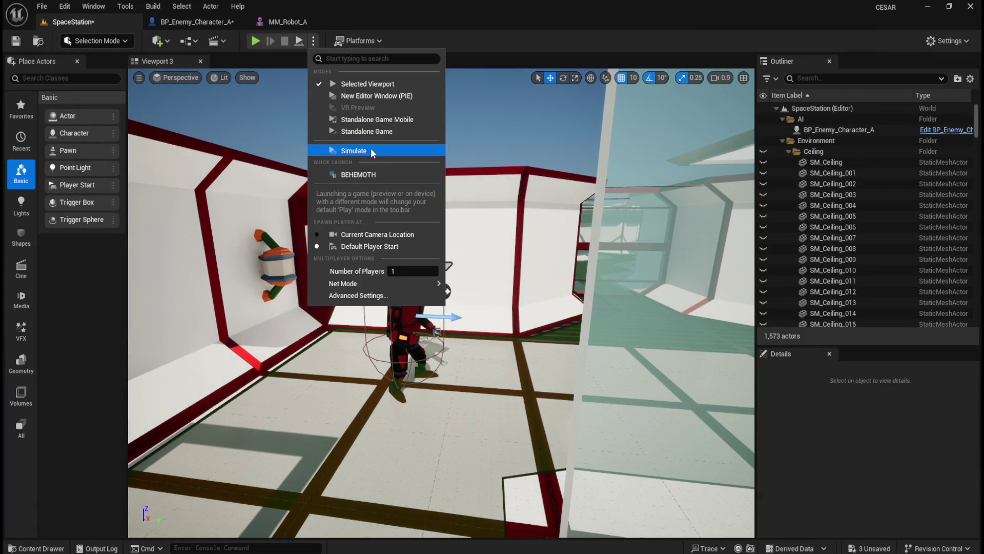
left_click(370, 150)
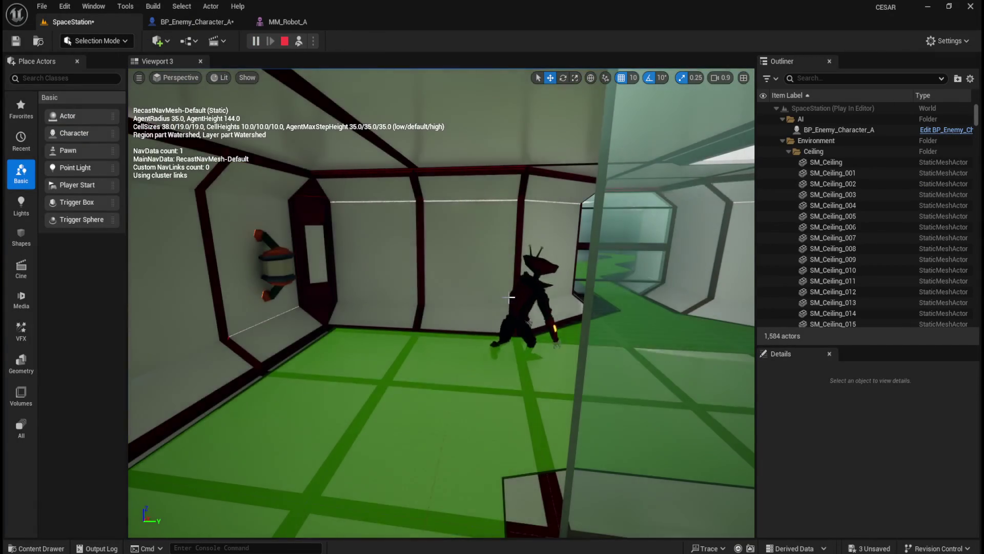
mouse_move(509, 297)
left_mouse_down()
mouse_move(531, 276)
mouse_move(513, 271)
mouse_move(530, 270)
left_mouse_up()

* * * * *

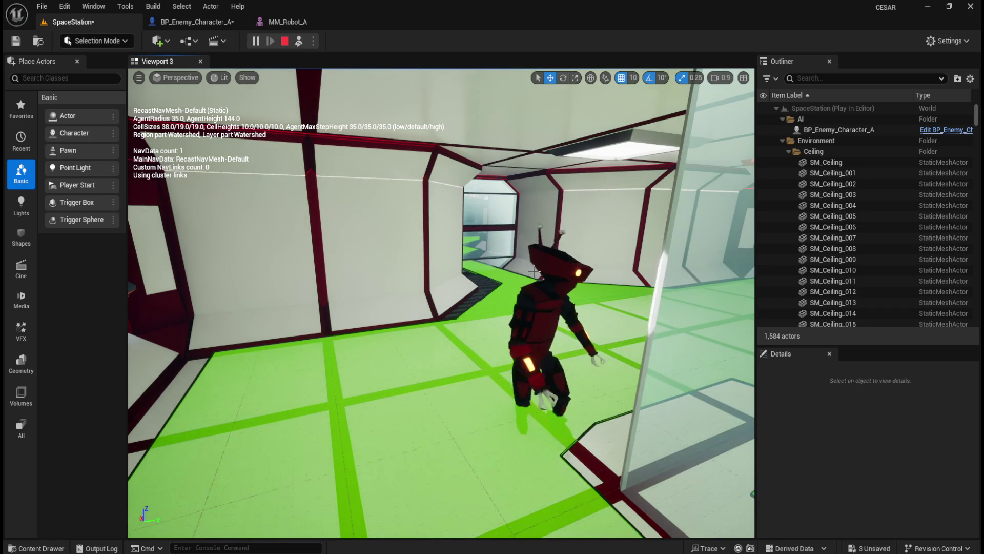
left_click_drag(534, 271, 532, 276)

* * * * *

◆ **Try it**: Everything above from the line with "left_click(370, 150)" through the line with "left_mouse_up()" should be retyped exactly, and nothing else; omit pictures.

◆ **Written solution**:
left_click(370, 150)
mouse_move(509, 297)
left_mouse_down()
mouse_move(531, 276)
mouse_move(513, 271)
mouse_move(530, 270)
left_mouse_up()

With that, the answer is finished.